Friday, December 5, 2014

Stock Performance in the Era of Shareholder Value: A response to Montier

This week James Montier of GMO released an interesting white paper that is a scathing critique of the idea of “shareholder value maximization” (SVM), the doctrine that corporate executives should focus above all else on maximizing returns for shareholders, and that they should be compensated with stock and/or options in order to give them proper incentives to do. He makes many points, but perhaps his central piece of evidence, what he terms the “prima facie case against SVM,” is that during the era of SVM returns to stockholders have been lower than in the previous period. He produces the following figure:

 The bars on the left show the annualized real (CPI adjusted) compound returns. Realized returns were very similar over the two eras. Montier then observes (correctly) that a significant portion of the returns in the second period are simply due to P/E multiple expansion, which “have nothing to do with the underlying return generation of companies, but rather reflect the price that the market is willing to put upon those returns.” That is, corporate executives shouldn't get credit just because stocks became more expensive overall---they should only get credit for dividends and earnings growth.

Montier attempts to adjust for valuation to recover “underlying performance”, producing the bars on the right of the figure.  He doesn't say exactly how he does this, but the most obvious way is to simply reduce the realized returns by a factor representing the growth in the Shiller CAPE between the beginning and the end of the period.[1] I used this method (and Robert Shiller’s data) to recreate Montier’s results, as shown in the first two rows of table 1. My results appear very close to the numbers from Montier’s figure. After the adjustment, performance in the SVM era looks much worse than in the previous era.

But this is where I believe Montier made a mistake: valuations don’t just matter at the beginning and end of the period, they matter in the middle too, because they determine the price at which dividends are reinvested. A big factor raising compound returns in the earlier era was that dividends could be reinvested at the much lower average valuations that existed over this era. A big factor lowering returns in the later era was that dividends were reinvested at much higher average valuations, (including those around the internet bubble).

If executives don’t deserve credit for a change in valuation between the beginning and end of the period, then they also don’t deserve credit (or blame) for the path of valuations during the period.

A better way to remove the valuation element would be to see what returns would have been if valuation had been constant over the entire period. I calculated the returns for the two eras, using earnings and dividends in each quarter as given, but assuming index prices changed such that the CAPE maintained a constant value of 18, (the average over the entire period). The result is shown in the third row of the table.

Table 1
Era of Managerialism
1940 Q1 – 1989 Q4
Era of SVM
1990 Q1 – 2014 Q3
Realized Return (annualized compounded, dividends reinvested)
Return corrected for starting and ending valuation
Return corrected for valuation over entire period (CAPE=18)
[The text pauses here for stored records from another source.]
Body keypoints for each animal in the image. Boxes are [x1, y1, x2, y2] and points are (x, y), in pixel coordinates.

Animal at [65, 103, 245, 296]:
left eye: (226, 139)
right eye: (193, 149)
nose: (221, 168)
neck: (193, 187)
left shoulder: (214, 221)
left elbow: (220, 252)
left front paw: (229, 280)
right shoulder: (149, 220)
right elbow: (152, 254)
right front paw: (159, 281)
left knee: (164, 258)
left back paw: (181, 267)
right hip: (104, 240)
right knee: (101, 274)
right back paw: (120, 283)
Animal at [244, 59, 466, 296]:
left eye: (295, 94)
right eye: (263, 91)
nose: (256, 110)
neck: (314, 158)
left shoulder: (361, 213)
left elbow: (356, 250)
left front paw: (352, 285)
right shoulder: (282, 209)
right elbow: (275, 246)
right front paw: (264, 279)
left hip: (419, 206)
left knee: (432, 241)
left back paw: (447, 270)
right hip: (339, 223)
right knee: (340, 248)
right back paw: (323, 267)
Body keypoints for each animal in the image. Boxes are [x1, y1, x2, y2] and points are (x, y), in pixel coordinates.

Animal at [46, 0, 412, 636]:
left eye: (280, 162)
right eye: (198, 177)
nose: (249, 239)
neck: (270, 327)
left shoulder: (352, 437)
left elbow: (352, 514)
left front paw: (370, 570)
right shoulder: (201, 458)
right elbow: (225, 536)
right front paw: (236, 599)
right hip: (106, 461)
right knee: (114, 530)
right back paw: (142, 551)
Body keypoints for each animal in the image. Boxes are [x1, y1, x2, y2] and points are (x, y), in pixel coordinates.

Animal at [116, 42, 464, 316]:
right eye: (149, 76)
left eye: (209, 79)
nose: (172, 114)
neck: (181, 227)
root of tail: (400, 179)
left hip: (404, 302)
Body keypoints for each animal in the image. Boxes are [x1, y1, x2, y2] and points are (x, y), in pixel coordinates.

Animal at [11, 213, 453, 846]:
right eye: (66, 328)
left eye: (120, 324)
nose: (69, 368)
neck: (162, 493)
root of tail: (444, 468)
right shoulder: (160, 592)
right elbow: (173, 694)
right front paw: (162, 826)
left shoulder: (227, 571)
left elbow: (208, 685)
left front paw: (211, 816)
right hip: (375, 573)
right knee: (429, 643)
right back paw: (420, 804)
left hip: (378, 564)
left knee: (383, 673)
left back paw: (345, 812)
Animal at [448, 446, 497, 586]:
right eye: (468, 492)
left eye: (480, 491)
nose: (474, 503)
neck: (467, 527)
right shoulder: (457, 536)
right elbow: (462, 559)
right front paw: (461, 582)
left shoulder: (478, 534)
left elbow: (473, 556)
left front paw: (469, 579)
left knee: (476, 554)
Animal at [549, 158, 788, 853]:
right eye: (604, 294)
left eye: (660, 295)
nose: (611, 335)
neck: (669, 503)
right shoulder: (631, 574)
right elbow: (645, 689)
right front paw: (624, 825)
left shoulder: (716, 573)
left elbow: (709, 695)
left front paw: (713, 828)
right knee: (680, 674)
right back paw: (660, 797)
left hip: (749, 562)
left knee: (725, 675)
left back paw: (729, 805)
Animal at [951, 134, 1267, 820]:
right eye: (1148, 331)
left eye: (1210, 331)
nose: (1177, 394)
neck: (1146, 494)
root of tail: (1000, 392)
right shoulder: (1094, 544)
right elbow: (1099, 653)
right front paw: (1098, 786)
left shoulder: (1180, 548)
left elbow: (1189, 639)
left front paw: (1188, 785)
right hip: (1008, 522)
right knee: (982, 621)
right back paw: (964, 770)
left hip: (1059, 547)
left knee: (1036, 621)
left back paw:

Using this method reverses the conclusion: now, “underlying performance” in the era of shareholder value maximization actually looks somewhat better than in the Era of Managerialism.

One may wonder why multiples were so low in the last couple of decades of the earlier era? It may have something to do with the fact that, adjusted for inflation, index earnings showed virtually no growth over the latter half of this era, despite substantial retained earnings. While "underlying performance" was good in the 1940s and 1950s, it was particularly poor over the last couple of decades of the Era of Managerialism.

The following figure shows 5-year moving averages of index earnings, and earnings retained (after dividends, not accounting for repurchases), measured in 2010 dollars.

Whatever corporations were doing with their substantial retained earnings in these middle decades, it didn't translate into any per-share real earnings growth, and this didn't change until right around the time the SVM era started. There may be many possible reasons for this, but one factor might be that, before SVM, managers had little incentive not to waste money in empire building or other unprofitable projects, rather than simply returning cash to shareholders. Another possibility might be that in the era before stock buybacks (another thing widely disliked by critics of shareholder value), managers who were reluctant to raise dividends too quickly found it difficult to return cash to shareholders even when they had few attractive investment opportunities. 

This is far from an open and shut case, and there are many other criticisms and issues that could be examined. But based on the "underlying performance" of dividends and earnings, it appears that the shareholder value movement, far from being the “world’s dumbest idea,” has actually been fairly successful.

[1] In this counterfactual case, on the last day of 2014 Q3, the S&P500 suddenly falls from its value of 1972 down to 1335, thus returning the CAPE from 26.2 all the way down to the level of 17.6 that it had at the end of 1989. This knocks about 1.7% off the SVM era returns, as shown in the second row of table 1. A similar adjustment is done for the earlier era, but it makes much less difference since the CAPE was close to the same at the beginning and end of the period.